Formel 1: Zukunft von Force India weiter ungewiss

Force India muss weiter um seine Zukunft in der Formel-1-WM bangen. Beim Großen Preis von Belgien in Spa (Sonntag, 15.10 Uhr/RTL) werden die pinkfarbenen Autos von Sergio Perez (Mexiko) und Esteban Ocon (Frankreich) möglicherweise sogar im Starterfeld fehlen. Der Grund: Die Übernahme des insolventen Rennstalls durch ein Konsortium um den kanadischen Milliardär Lawrence Stroll ist noch nicht rechtskräftig.

Zwar hatte sich der Insolvenzverwalter mit dem angeblich 130 Millionen Euro teuren Deal einverstanden erklärt, doch das Konsortium erwarb bislang nur die Vermögenswerte des Teams.
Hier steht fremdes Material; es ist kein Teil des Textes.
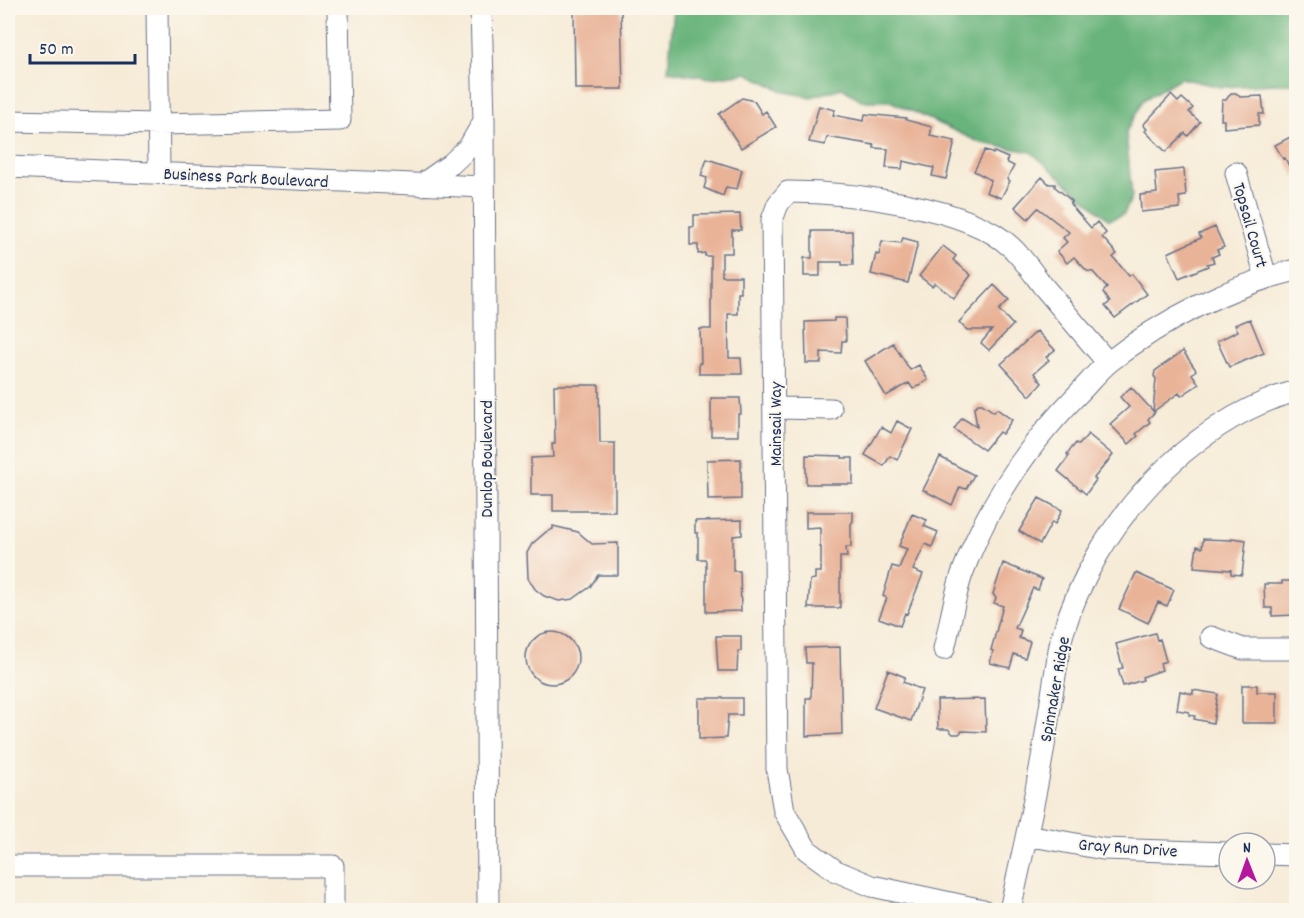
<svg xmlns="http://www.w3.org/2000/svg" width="1304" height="918" font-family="Dekko,sans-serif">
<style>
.forest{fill:#69b47c;stroke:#42726d;stroke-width:1.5}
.building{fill:#e9b398}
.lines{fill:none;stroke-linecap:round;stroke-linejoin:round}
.minor-casing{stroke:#687188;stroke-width:23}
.minor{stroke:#fff;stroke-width:21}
.labels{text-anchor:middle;stroke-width:4.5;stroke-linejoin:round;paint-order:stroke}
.street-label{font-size:18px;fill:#1b2f5e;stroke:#fbf7ec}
</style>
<rect width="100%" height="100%" fill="#fbf7ec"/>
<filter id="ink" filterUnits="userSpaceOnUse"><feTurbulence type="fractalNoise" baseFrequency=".0167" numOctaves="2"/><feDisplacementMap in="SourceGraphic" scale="12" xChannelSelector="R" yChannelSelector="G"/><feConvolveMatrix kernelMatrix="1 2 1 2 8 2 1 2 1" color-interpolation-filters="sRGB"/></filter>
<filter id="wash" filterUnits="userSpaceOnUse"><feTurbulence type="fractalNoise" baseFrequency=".008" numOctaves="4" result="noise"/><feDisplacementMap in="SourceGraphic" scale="24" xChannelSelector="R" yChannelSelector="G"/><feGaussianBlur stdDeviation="1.35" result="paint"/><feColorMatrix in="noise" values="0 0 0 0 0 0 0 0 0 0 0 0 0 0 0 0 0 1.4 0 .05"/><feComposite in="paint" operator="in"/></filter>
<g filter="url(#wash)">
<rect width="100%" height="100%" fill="#f6ebd7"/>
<path class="forest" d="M674,8H1010L1018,15L1044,12L1047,8H1296V83L1221,87L1180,78L1143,100L1126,132L1132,196L1124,214L1109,220L1031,152L981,143L890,101H863L842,88L811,97L785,92L747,73L711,78L668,71Z"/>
<g id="blocks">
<path class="building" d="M574,8H621L623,89H575Z
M1231,93H1236L1240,97L1262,96L1264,114H1259V125L1224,128V120H1221L1222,100H1226Z
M1171,95L1178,102L1182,98L1193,108L1189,112L1200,122L1188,136L1185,133L1166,152L1145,131L1147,129L1143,125Z
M742,98L754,101L762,114L766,111L776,127L741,148L719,114Z
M819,106L835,110L833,115L864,121L865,114L906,118V120L932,127L930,136L955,141L946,179L932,176L934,168L903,161L902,169L886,168L888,149L874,148V145L827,137L825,145L809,142Z
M1296,134V180L1285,158L1283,159L1275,145Z
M985,150L993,154L994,152L1008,158L1006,162L1014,166L1007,179L1010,181L1001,198L986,192L991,180L974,171Z
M707,159L742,170L737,189L726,187L723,196L704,188L707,178L701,176Z
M1184,169L1186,196L1179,197L1180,208L1141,212L1140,195L1157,193L1155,172Z
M1042,177L1049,184H1055V187L1072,201L1070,204L1091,228L1097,222L1106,233L1102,237L1117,254L1113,257L1129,276L1132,274L1147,294L1115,318L1105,306L1110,302L1103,292L1107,288L1093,272L1087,271L1074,257L1067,263L1057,251L1067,242L1063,238L1069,232L1038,208L1028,219L1015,207Z
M740,214L741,230H732V253H722V276H741V293H738V314H728L729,358H741L742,374H699V363H701L700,329H711V256H705V253L698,254V245H690V227H694V215Z
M1215,227L1224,247L1217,250L1219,254L1212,257L1214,262L1207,264L1208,266L1179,278L1168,253L1201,238L1199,234Z
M812,231H852L853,265H842V262H820V276H804V258H812Z
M903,238L918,242L908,283L871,274L876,254L879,255L882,241L901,243Z
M943,246L956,256L953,260L971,275L954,298L935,283L932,286L919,276Z
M994,285L1009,300L999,310L1013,325L989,350L981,343L992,330H967L959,322Z
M834,318H845L846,341H842L841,353L821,352V363H806L805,322L834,321Z
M1250,319L1264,353L1229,367L1217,341L1238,331L1235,325Z
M1037,331L1055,350L1046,357L1049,360L1034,373L1042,383L1030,396L1001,364Z
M893,343L910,370L919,365L928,380L913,389L909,383L886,396L865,361Z
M1183,351L1196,370L1192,374L1199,384L1181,396L1179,393L1154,411L1155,412L1148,419L1150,422L1136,434L1138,436L1129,444L1110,424L1129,407L1120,397L1131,387L1153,411L1156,379L1154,376L1155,371Z
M554,385H599L600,443H615V511H553V495H531V458L553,457L552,444H555Z
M711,398H740L741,414H738V436H711Z
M978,404H982L994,412L997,409L1012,420L1002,434L999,432L984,450L954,429L962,418L977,427L974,408Z
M897,421L912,429L897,460L890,456L884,466L865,455L881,427L891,433Z
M1088,434L1113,455L1094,478L1096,480L1086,494L1058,471L1069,456L1067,454L1076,443L1079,445Z
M806,455L842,456V458H853V484H806Z
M940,457L974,475L966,489L960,487L952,505L923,490Z
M741,459V499L708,500L707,460Z
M1039,498L1062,510L1055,524L1052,522L1040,544L1019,531Z
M806,512H853V521L851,524V547H846L847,557H840V608H808L810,580L815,579V572H821V547H820V527L806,528Z
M912,514L927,520L924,526L938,532L932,547L925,544L913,570L923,574L907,614L905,613L900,626L879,618L887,598L883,596L892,566L899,568L907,549L899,546Z
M742,520V535L733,536V571H740L741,611L706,612V561L705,559H698V533H695V521Z
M553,526L578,532L592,544L618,543V575H598L590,587L573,599L559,601L544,596L535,589L528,578L527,553L532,544L546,532L553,529Z
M1232,538L1246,540L1242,575L1231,574V570L1194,567L1197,546L1202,548L1203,539L1232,540Z
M1003,563L1042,579L1038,590L1033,588L1015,628L1021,630L1019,638L1030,642L1025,658L1014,654L1010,668L990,663L993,651L991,650L1003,606L994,603L996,598L993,594Z
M1136,573L1174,590L1167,606L1158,602L1148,623L1119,609Z
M1282,581H1296V615L1272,616V608H1265L1264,584H1282Z
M526 658a26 26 0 1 1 52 0a26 26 0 1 1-52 0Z
M1155,633L1157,640L1160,639L1166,661L1160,663L1162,670L1142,677L1143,680L1123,686L1118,669L1123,668L1116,644Z
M716,636H741V651H738L737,671H718Z
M840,647L842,734L806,736V698H811L812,663H806L805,648Z
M888,670L905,677L903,682L922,690L911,721L874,708Z
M1242,685H1257V692H1277V723H1242Z
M1193,690L1218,694L1213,723L1194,719L1195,716L1189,715V712L1177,710L1180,691L1193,694Z
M699,698H742V715H728L726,738L699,739Z
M985,699L986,732L962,731L959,734H953L948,729H938L937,700Z"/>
</g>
</g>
<g filter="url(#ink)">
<use href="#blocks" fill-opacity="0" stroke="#687188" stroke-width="1.5"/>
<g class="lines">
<g class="minor-casing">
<path id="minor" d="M157,8L159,173
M481,8L484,120L488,910
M8,121L160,124L340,120L338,8
M8,167L484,187
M1236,173L1266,277
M421,185L451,164L469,147L484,121
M775,408L831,409
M1211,637L1243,649H1296
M944,649C950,625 954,598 962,574C987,506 1027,446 1077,395C1088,384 1098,371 1109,362C1164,319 1229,286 1296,270
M1027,835L1103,849L1229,853
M1265,854L1296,855
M8,866H333V910
M983,910L872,886L836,871L807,850L784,811L777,769L772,220L778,204L788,192C846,192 969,206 1011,247C1023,258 1033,273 1043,286C1065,312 1086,337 1108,363
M1010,910C1022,856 1035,801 1044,746C1048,720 1052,695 1056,669C1058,658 1059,645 1063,633C1095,527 1187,421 1296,391"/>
</g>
<use href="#minor" class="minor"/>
</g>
</g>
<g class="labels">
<g class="street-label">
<text transform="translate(246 177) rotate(3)" y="6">Business Park Boulevard</text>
<text transform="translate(1251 225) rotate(74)" y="6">Topsail Court</text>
<text transform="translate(775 424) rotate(-90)" y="6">Mainsail Way</text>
<text transform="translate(486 459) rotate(-90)" y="6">Dunlop Boulevard</text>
<text transform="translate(1054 689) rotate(-80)" y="6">Spinnaker Ridge</text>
<text transform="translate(1128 847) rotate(4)" y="6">Gray Run Drive</text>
</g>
</g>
<rect width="1304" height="918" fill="none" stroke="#fbf7ec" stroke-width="30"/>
<g transform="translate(1247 861) rotate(359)"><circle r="28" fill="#fbf7ec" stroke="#a1a7b3" stroke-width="1.5"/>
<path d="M0-4.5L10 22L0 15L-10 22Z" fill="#b5179e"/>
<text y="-9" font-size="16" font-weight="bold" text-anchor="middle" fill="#1b2f5e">N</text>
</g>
<path d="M30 54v9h105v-9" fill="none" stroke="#1b2f5e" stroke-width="3"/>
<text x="39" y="54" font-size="18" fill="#1b2f5e" stroke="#fbf7ec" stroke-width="4.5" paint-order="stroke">50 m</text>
</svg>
Die Mehrheitsanteile halten weiterhin Vijay Mallya und Subrata Roy. Wegen eines gegen Mallya in seiner indischen Heimat vorliegenden Haftbefehls verweigern einige indische Banken nun ihre Zustimmung für den Verkauf der Anteile.

Damit muss Force India, das in Spa komplett ohne Team- und Sponsorenlogos auftritt, sogar um den Start in den Ardennen bangen. Um das sportliche Aus zu verhindern, hat Formel-1-Eigentümer Liberty Media nach Informationen des Fachmagazins auto, motor und sport und des Internetportals motorsport.com einen Lösungsvorschlag erarbeitet, über den noch am Donnerstag abgestimmt werden soll.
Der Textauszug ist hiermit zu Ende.